Problem details: In full and without alteration, print the records below, minus any images.

Records for this task:
-- -- --

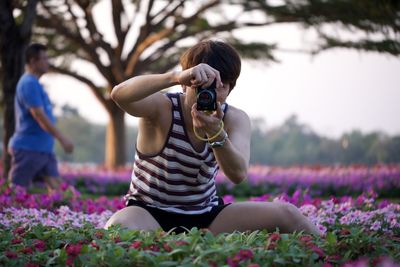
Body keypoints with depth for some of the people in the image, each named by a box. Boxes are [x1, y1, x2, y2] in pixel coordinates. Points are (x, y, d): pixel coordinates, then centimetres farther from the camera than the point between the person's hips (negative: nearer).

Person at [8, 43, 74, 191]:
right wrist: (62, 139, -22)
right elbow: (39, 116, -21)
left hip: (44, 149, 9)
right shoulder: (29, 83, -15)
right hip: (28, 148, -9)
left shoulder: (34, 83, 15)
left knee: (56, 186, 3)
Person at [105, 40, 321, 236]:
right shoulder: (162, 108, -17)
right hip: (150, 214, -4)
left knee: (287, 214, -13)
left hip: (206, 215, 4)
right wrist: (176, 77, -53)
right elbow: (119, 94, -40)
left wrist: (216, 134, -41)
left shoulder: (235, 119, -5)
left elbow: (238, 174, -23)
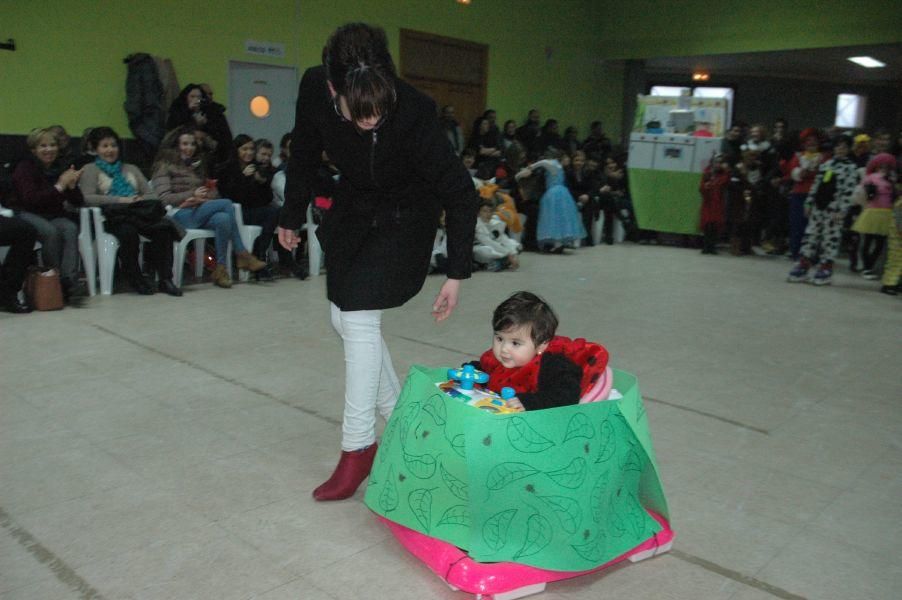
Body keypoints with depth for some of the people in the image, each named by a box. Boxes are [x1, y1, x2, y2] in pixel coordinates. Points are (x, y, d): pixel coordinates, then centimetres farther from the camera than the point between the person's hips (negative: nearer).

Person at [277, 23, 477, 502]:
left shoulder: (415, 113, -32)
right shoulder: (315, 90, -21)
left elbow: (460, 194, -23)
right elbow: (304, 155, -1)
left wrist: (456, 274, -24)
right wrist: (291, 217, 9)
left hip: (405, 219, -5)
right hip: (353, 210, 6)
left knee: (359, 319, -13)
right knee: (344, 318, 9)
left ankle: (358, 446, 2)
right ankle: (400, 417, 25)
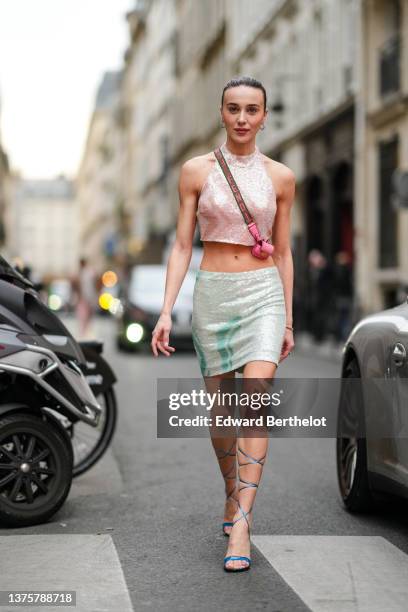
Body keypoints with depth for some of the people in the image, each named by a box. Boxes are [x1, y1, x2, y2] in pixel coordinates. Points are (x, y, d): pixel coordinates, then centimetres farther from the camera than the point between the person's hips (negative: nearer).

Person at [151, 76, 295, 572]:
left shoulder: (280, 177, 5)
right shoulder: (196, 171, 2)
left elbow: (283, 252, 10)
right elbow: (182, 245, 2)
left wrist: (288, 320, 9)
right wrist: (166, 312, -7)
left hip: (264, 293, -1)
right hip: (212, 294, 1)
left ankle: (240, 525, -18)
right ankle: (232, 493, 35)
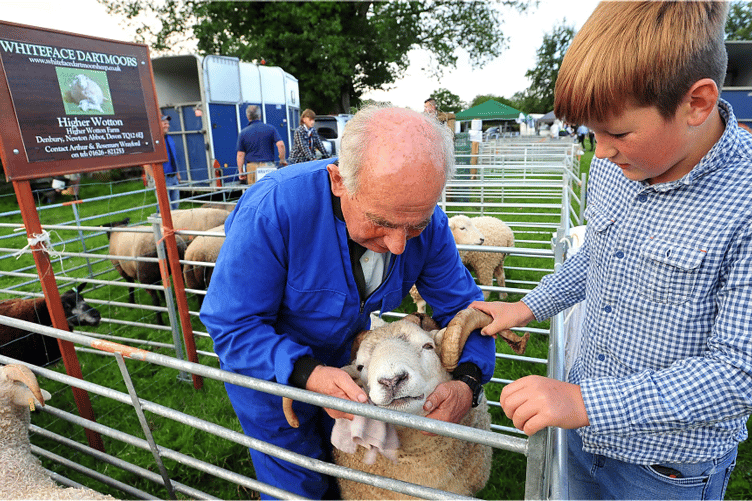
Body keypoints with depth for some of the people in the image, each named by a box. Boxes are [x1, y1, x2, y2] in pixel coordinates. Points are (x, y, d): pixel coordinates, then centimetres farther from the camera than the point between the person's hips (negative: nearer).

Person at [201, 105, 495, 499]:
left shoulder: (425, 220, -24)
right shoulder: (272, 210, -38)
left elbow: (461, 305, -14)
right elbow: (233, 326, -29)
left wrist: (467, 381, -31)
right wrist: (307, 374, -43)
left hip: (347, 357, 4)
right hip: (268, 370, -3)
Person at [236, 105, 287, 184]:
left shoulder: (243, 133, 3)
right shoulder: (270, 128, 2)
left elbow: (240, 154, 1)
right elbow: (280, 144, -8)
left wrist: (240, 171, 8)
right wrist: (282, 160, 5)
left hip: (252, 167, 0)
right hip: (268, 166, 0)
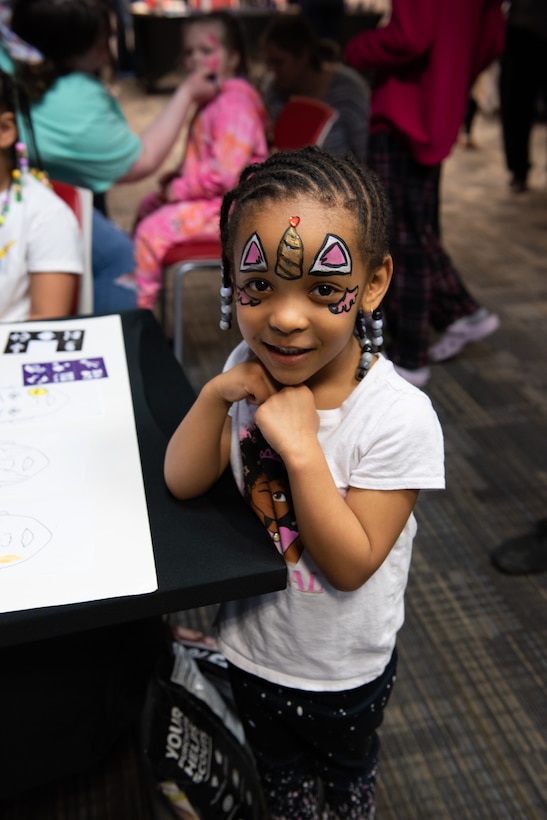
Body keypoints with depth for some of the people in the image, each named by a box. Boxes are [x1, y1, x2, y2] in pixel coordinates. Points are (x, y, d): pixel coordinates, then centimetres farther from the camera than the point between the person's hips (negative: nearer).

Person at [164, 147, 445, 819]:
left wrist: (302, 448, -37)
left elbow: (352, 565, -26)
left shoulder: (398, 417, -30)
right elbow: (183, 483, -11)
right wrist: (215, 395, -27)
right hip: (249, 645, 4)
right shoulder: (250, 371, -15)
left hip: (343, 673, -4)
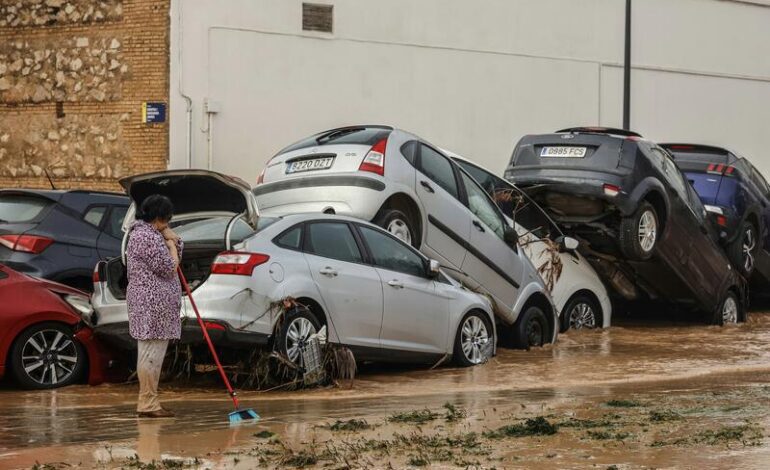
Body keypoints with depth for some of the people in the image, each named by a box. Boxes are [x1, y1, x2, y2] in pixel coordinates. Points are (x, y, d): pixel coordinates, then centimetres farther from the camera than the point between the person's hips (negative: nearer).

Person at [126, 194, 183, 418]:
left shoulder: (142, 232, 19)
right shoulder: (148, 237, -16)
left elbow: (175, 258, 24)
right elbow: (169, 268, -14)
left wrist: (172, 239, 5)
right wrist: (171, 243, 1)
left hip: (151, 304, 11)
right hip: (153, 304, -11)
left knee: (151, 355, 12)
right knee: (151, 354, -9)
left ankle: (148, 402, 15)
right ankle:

-- -- --

Solved exercise:
Body keypoints with depth for some of the people in the image, each named by a box. Boxes are [x1, y1, x2, y2] in pixel coordinates. Points are (x, y, d): pixel coordinates, then centimetres farther from the camera than the point between the person's hips (negative: nearer).

Person at [8, 43, 74, 191]:
right wrist: (62, 139, -22)
right elbow: (39, 116, -21)
left hip: (44, 149, 9)
right shoulder: (29, 83, -15)
right hip: (28, 148, -9)
left shoulder: (34, 83, 15)
left knee: (56, 186, 3)
Person at [105, 40, 321, 236]:
right shoulder: (162, 108, -17)
right hip: (150, 214, -4)
left knee: (287, 214, -13)
left hip: (206, 215, 4)
right wrist: (176, 77, -53)
right elbow: (119, 94, -40)
left wrist: (216, 134, -41)
left shoulder: (235, 119, -5)
left elbow: (238, 174, -23)
Body keypoints with depth for some of the people in the image, each named by a box. Boxes are [x1, y1, x2, y2] in pixel coordinates. Points are (x, y, d): pixel coordinates, then centimetres farther from the camera than the point between the person's hips (negative: nearer).

Person at [277, 23, 477, 502]:
left shoulder: (415, 113, -32)
right shoulder: (315, 90, -21)
left elbow: (460, 194, -23)
right elbow: (304, 155, -1)
left wrist: (456, 274, -24)
right wrist: (291, 217, 9)
left hip: (405, 219, -5)
right hip: (353, 210, 6)
left knee: (359, 319, -13)
right knee: (344, 318, 9)
left ankle: (358, 446, 2)
right ankle: (400, 417, 25)
Body keypoints with depth for some of the people in the image, each named by a box. Boxes are [x1, y1, x2, y2] in pixel coordinates. Points are (x, y, d): pixel coordinates, then centimetres farther from the camera than the point between the person's hips (negative: nearer).

Person at [151, 76, 295, 572]:
left shoulder: (280, 177, 5)
right shoulder: (196, 171, 2)
left elbow: (283, 252, 10)
right elbow: (182, 245, 2)
left wrist: (288, 320, 9)
right wrist: (166, 312, -7)
left hip: (264, 293, -1)
right hip: (212, 294, 1)
left ankle: (240, 525, -18)
right ankle: (232, 493, 35)
Body keypoints with depth for some of the people in the image, each named by a box. Boxes are [x1, y1, x2, y2] in pixel coordinates. Points are (x, y, d): pixel coordinates, then centimetres farther from the camera than the point between the person's hips (negative: nearer).

Person at [201, 105, 495, 499]:
left shoulder: (425, 220, -24)
right shoulder: (272, 210, -38)
left elbow: (461, 305, -14)
right elbow: (233, 326, -29)
left wrist: (467, 381, -31)
right wrist: (307, 374, -43)
left hip: (347, 357, 4)
right hip: (268, 370, -3)
Person at [236, 105, 287, 184]:
left shoulder: (243, 133, 3)
right shoulder: (270, 128, 2)
left elbow: (240, 154, 1)
right elbow: (280, 144, -8)
left wrist: (240, 171, 8)
right wrist: (282, 160, 5)
left hip: (252, 167, 0)
right hip: (268, 166, 0)
Body keypoints with depth for some of the people in the image, each named by a box. Boxes are [x1, y1, x2, y2] in pixel coordinates. Points are (x, y, d): pixel coordinates, then centimetres farther from the camera than the point between the person's hips (negative: nearer).

Person at [164, 147, 445, 819]:
left wrist: (302, 448, -37)
left elbow: (352, 565, -26)
left shoulder: (398, 417, -30)
right elbow: (183, 483, -11)
right wrist: (215, 395, -27)
right hip: (249, 645, 4)
right shoulder: (250, 371, -15)
left hip: (343, 673, -4)
Body keypoints with depth for some of the people in the image, each named by a box. Boxes are [x1, y1, x2, y2] in pixel coordinates. Points are (x, y, d): pixel coordinates, then centimetres farther from the camera than the point between the person's hips (negative: nearer).

Person at [126, 194, 183, 418]:
left shoulder: (142, 232, 19)
right shoulder: (148, 237, -16)
left elbow: (175, 258, 24)
right elbow: (169, 268, -14)
left wrist: (172, 239, 5)
right wrist: (171, 243, 1)
left hip: (151, 304, 11)
right hip: (153, 304, -11)
left knee: (151, 355, 12)
right knee: (151, 354, -9)
left ankle: (148, 402, 15)
right ankle:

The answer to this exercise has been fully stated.